Journal of Sex Research
- Discipline: Sexology
- Language: English
- Edited by: Cynthia A. Graham

Publication details
- History: since 1965
- Publisher: Routledge on behalf of the Society for the Scientific Study of Sexuality (United States)
- Frequency: Bimonthly
- Impact factor: 5.141 (2020)

Standard abbreviations
- ISO 4: J. Sex Res.

Indexing
- CODEN: JSXRAJ
- ISSN: 0022-4499 (print) 1559-8519 (web)
- LCCN: 68130414
- OCLC no.: 422008152

Links
- Journal homepage; Journal page at publisher's website; Online access; Online archive;

= Journal of Sex Research =

The Journal of Sex Research is a peer-reviewed academic journal covering the study of human sexuality and the field of sexology in general. It is published by Routledge on behalf of the Society for the Scientific Study of Sexuality. In 1963, the society had published a one-issue journal entitled Advances in Sex Research. The Journal of Sex Research was then first published in 1965. The editor-in-chief is Cynthia A. Graham (University of Southampton), along with Craig A. Harper, Rebecca Lievesley, & Katie Wanless (2022)

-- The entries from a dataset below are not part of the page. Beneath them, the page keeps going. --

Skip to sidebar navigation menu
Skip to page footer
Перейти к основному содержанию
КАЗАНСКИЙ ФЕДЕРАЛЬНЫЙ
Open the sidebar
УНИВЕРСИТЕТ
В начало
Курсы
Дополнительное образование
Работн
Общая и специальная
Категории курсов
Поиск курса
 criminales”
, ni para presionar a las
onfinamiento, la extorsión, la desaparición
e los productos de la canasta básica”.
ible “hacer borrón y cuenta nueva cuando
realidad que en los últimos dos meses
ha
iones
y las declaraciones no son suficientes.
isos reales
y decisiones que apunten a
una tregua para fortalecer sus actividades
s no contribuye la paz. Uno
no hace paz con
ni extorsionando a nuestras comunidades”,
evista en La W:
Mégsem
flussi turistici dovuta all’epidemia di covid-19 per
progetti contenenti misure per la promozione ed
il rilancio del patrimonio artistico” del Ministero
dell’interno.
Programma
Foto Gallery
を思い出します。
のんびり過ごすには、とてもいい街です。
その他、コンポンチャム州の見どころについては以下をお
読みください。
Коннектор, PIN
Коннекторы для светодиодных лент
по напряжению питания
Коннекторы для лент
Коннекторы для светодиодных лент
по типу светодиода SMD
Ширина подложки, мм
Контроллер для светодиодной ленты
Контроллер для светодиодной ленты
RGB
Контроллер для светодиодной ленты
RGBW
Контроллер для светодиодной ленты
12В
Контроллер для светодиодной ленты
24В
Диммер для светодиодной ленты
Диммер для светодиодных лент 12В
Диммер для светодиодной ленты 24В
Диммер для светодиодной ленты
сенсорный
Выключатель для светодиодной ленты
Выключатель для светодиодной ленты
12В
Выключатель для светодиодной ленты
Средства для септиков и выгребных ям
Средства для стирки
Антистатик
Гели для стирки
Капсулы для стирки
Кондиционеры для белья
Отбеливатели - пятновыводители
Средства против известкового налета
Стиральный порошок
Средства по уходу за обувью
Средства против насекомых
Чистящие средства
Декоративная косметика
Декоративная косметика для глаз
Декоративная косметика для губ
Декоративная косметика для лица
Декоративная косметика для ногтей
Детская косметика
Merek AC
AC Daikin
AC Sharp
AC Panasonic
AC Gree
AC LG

In 2020, the journal had an impact factor of 5.141. According to the Journal Citation Reports, in 2013, the journal ranked 2nd out of 92 journals in the "Social Sciences, Interdisciplinary" category, and 26th out of 111 journals in the "Psychology, Clinical" category. The journal incorporates the Annual Review of Sex Research since 2009.